Daiana Santos (PCdoB) afirmou que já haviam solicitado a vacinação em massa, algo necessário para a volta às aulas, não apenas para os professores, mas também para os alunos. “Mas a gente sabe que não tem vacina para todo mundo”, disse. Sobre o fechamento do ensino médio das escolas Emílio Meyer e Liberato Vieira da Cunha, disse que foi procurada pelas direções das instituições e prontamente trouxe o tema para o âmbito da Cece, que, segundo ela, é o espaço de escuta e que tem por dever ampliar o debate sobre a situação que se desenrola desde o governo anterior. “Esse é um espaço que pertence ao povo, não a mim ou a outros vereadores, para contribuir com um diálogo construtivo, respeitoso e educado para buscar soluções com serenidade e responsabilidade pelo espaço que essas escolas têm nas suas comunidades.” A vereadora cobrou o envio dos dados dos estudos citados pela secretária da Educação sobre as escolas de ensino médio municipais.
Daiana ainda destacou, sobre a pauta da alimentação, que ela não chega à população mais pobre.
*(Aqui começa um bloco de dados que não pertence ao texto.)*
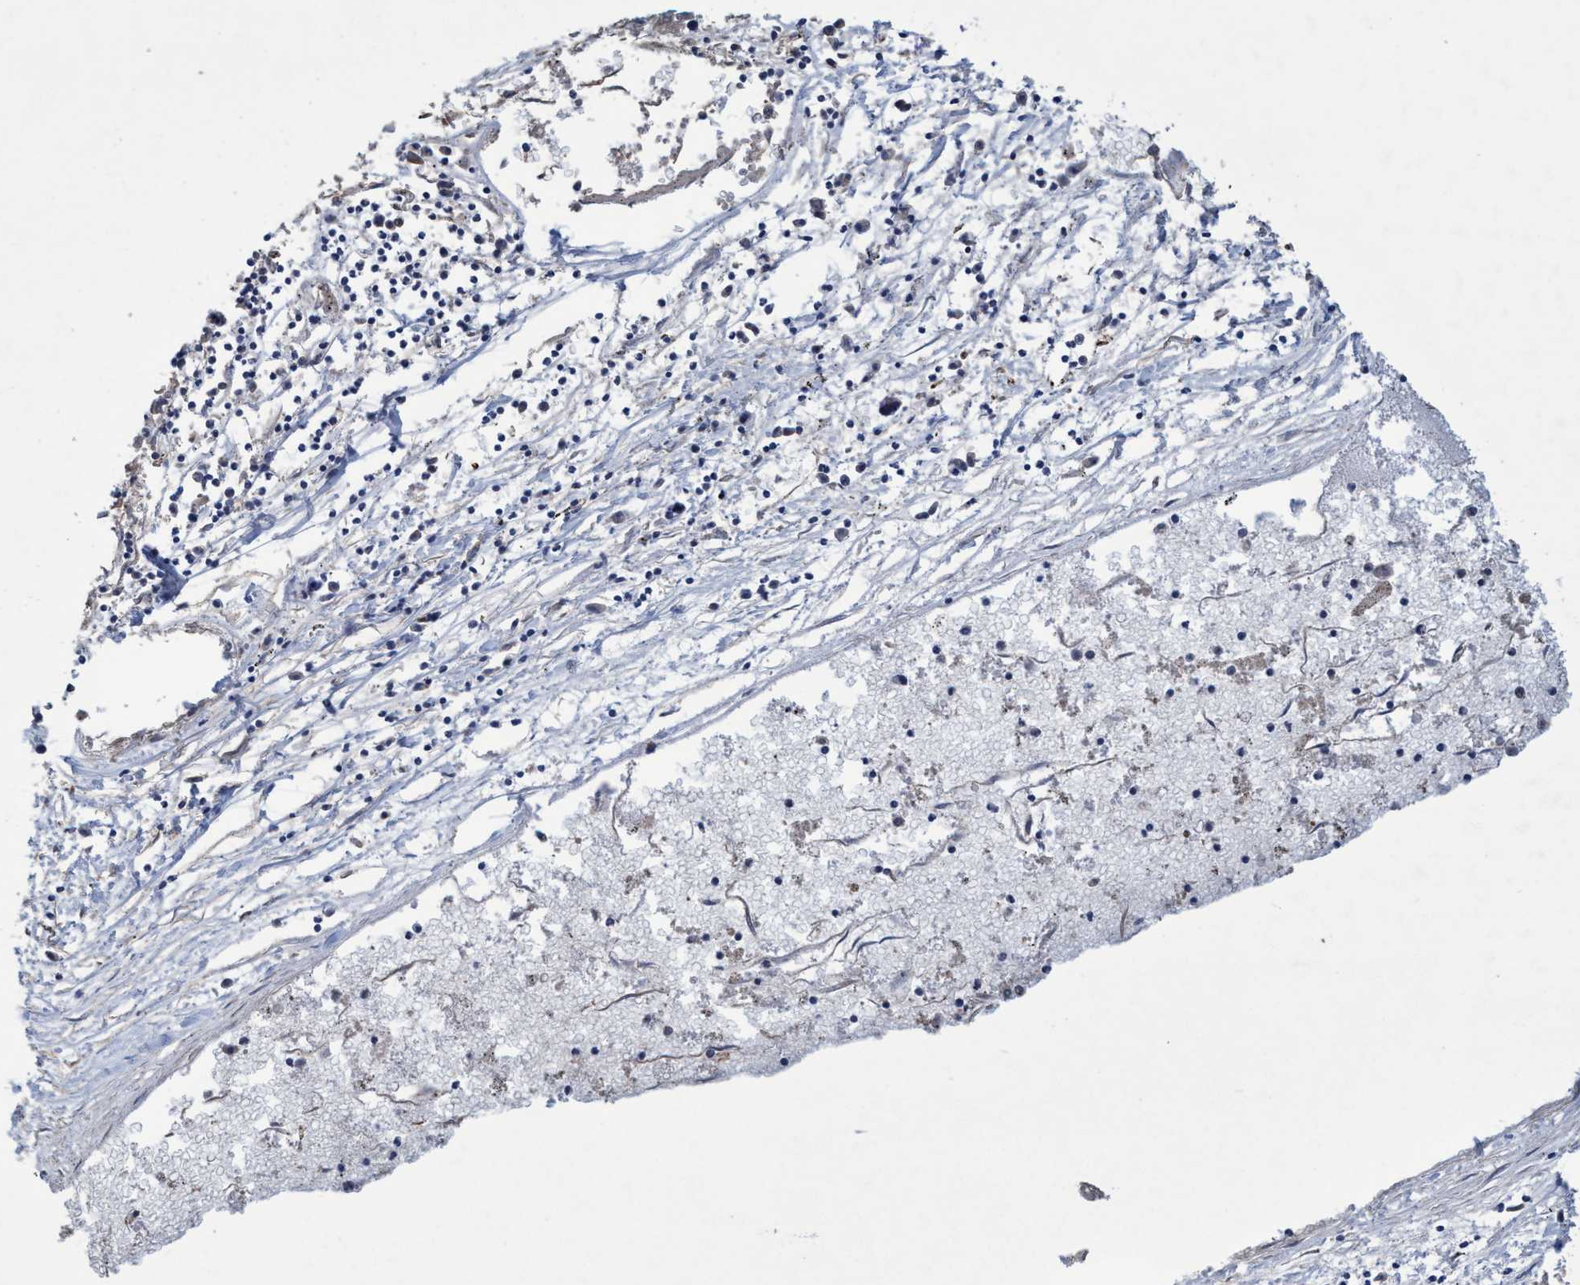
{"staining": {"intensity": "weak", "quantity": "<25%", "location": "cytoplasmic/membranous"}, "tissue": "liver cancer", "cell_type": "Tumor cells", "image_type": "cancer", "snomed": [{"axis": "morphology", "description": "Carcinoma, Hepatocellular, NOS"}, {"axis": "topography", "description": "Liver"}], "caption": "Immunohistochemical staining of human hepatocellular carcinoma (liver) reveals no significant staining in tumor cells. (Immunohistochemistry, brightfield microscopy, high magnification).", "gene": "BICD2", "patient": {"sex": "male", "age": 72}}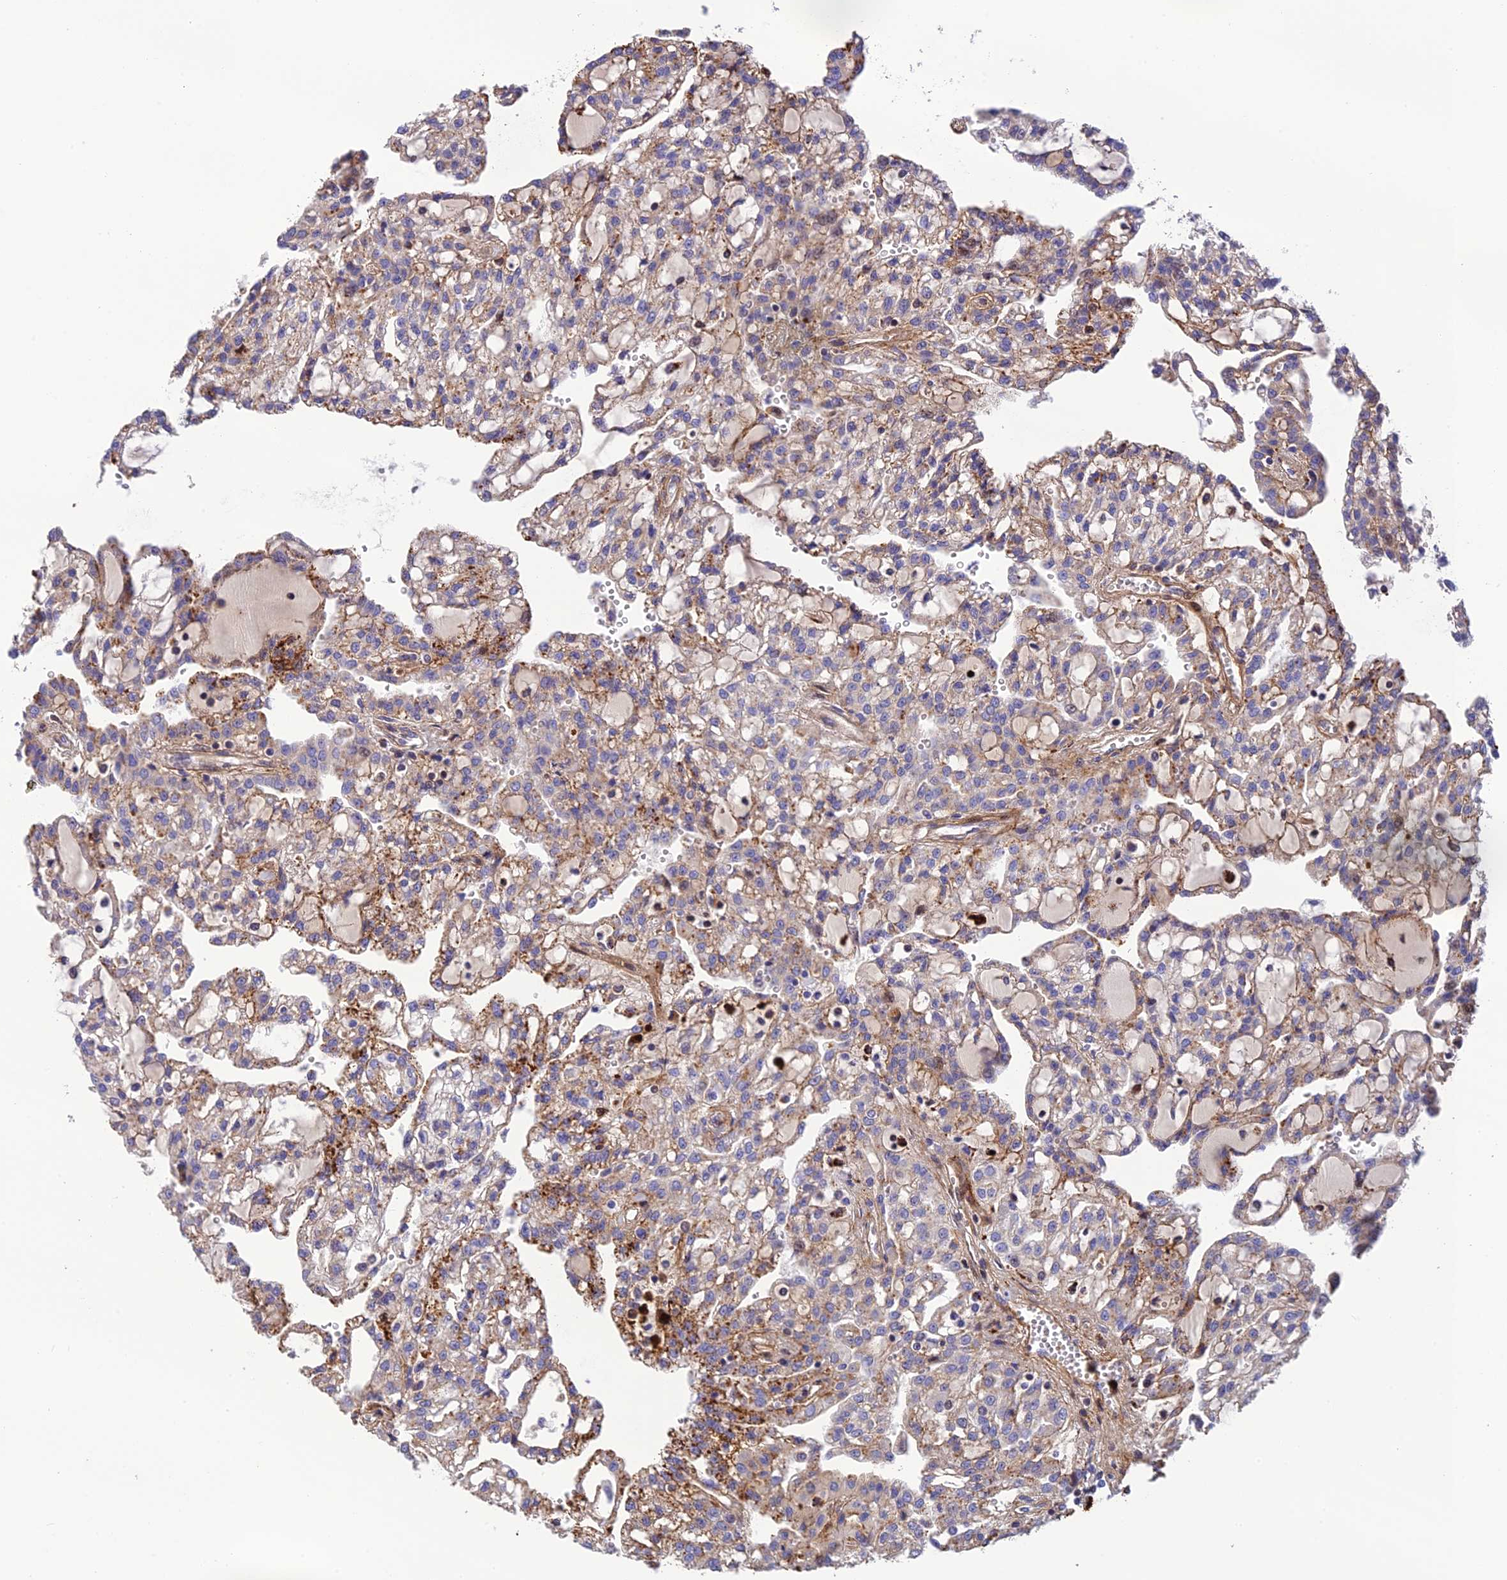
{"staining": {"intensity": "moderate", "quantity": "25%-75%", "location": "cytoplasmic/membranous"}, "tissue": "renal cancer", "cell_type": "Tumor cells", "image_type": "cancer", "snomed": [{"axis": "morphology", "description": "Adenocarcinoma, NOS"}, {"axis": "topography", "description": "Kidney"}], "caption": "High-power microscopy captured an IHC histopathology image of renal cancer (adenocarcinoma), revealing moderate cytoplasmic/membranous positivity in approximately 25%-75% of tumor cells.", "gene": "CPSF4L", "patient": {"sex": "male", "age": 63}}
Lembrou que, recentemente, foi dito pelo secretário do Desenvolvimento Econômico, no âmbito da Comissão, que as cestas existiam e as demandas deviam ser levadas aos CRAS. “Com a pandemia vem a fome, o desespero, profissionais em risco, comunidades desamparadas. É um grande desafio. Não dá para ficar colocando como um problema de um lado ou do outro, mas é da cidade. Há um abismo digital, insegurança alimentar e outras questões que precisam ser enfrentadas”, declarou.
Mari Pimentel (Novo), que presidiu a segunda parte da reunião, destacou que é preciso avaliar as políticas públicas “não pelas intenções, mas pelos resultados”. Para ela, existem distorções nos números comparativos entre as escolas da rede estadual e as do município. “Tem um corpo docente envolvido, empenhado, mas os números não corroboram que a educação municipal está melhor que a do Estado”, disse ao cobrar maior participação do segmento pai no debate, para buscar condições de “melhorar a taxa de evasão escolar, notas no Enem e Índice de Desenvolvimento da Educação Básica (Ideb)”.
Participaram ainda da reunião os vereadores Giovane Byl (PTB) e Bruna Rodrigues (PCdoB), além de outros representantes do Executivo, entidades de servidores e representantes das comunidades da escolas Emílio Meyer e Liberato Salzano Vieira da Cunha.